*Task objective*
Edit the records below by replacing every "Chronique" with "Rubrique". Leave everything else unchanged.

*Data drawn from a collection*

════════════════

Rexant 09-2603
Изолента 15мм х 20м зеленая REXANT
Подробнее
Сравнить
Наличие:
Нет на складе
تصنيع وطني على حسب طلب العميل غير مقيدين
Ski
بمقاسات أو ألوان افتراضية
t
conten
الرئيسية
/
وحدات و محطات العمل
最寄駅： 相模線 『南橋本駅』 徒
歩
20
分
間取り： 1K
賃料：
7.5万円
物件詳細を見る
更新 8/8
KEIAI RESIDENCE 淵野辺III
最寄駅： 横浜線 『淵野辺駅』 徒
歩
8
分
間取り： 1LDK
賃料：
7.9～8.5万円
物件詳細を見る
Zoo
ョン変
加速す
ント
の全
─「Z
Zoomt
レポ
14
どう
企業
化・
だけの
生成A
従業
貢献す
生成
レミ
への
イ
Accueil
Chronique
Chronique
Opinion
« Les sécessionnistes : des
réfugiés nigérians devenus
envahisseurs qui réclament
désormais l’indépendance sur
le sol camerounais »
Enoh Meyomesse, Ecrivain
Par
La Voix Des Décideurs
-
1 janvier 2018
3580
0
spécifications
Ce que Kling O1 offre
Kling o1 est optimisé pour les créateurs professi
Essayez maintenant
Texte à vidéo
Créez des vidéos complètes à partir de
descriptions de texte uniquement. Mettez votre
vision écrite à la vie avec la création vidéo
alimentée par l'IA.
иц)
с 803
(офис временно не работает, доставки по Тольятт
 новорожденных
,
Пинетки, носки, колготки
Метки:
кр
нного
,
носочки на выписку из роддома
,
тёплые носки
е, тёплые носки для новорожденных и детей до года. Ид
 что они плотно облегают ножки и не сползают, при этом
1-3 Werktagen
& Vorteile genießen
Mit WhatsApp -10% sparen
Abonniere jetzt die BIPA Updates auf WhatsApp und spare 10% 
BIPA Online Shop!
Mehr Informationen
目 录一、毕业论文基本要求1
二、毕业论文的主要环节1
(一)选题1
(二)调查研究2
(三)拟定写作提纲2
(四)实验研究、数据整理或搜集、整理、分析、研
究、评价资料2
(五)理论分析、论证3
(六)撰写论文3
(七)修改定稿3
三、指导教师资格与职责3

════════════════

*Response for this exercise*
Rexant 09-2603
Изолента 15мм х 20м зеленая REXANT
Подробнее
Сравнить
Наличие:
Нет на складе
تصنيع وطني على حسب طلب العميل غير مقيدين
Ski
بمقاسات أو ألوان افتراضية
t
conten
الرئيسية
/
وحدات و محطات العمل
最寄駅： 相模線 『南橋本駅』 徒
歩
20
分
間取り： 1K
賃料：
7.5万円
物件詳細を見る
更新 8/8
KEIAI RESIDENCE 淵野辺III
最寄駅： 横浜線 『淵野辺駅』 徒
歩
8
分
間取り： 1LDK
賃料：
7.9～8.5万円
物件詳細を見る
Zoo
ョン変
加速す
ント
の全
─「Z
Zoomt
レポ
14
どう
企業
化・
だけの
生成A
従業
貢献す
生成
レミ
への
イ
Accueil
Rubrique
Rubrique
Opinion
« Les sécessionnistes : des
réfugiés nigérians devenus
envahisseurs qui réclament
désormais l’indépendance sur
le sol camerounais »
Enoh Meyomesse, Ecrivain
Par
La Voix Des Décideurs
-
1 janvier 2018
3580
0
spécifications
Ce que Kling O1 offre
Kling o1 est optimisé pour les créateurs professi
Essayez maintenant
Texte à vidéo
Créez des vidéos complètes à partir de
descriptions de texte uniquement. Mettez votre
vision écrite à la vie avec la création vidéo
alimentée par l'IA.
иц)
с 803
(офис временно не работает, доставки по Тольятт
 новорожденных
,
Пинетки, носки, колготки
Метки:
кр
нного
,
носочки на выписку из роддома
,
тёплые носки
е, тёплые носки для новорожденных и детей до года. Ид
 что они плотно облегают ножки и не сползают, при этом
1-3 Werktagen
& Vorteile genießen
Mit WhatsApp -10% sparen
Abonniere jetzt die BIPA Updates auf WhatsApp und spare 10% 
BIPA Online Shop!
Mehr Informationen
目 录一、毕业论文基本要求1
二、毕业论文的主要环节1
(一)选题1
(二)调查研究2
(三)拟定写作提纲2
(四)实验研究、数据整理或搜集、整理、分析、研
究、评价资料2
(五)理论分析、论证3
(六)撰写论文3
(七)修改定稿3
三、指导教师资格与职责3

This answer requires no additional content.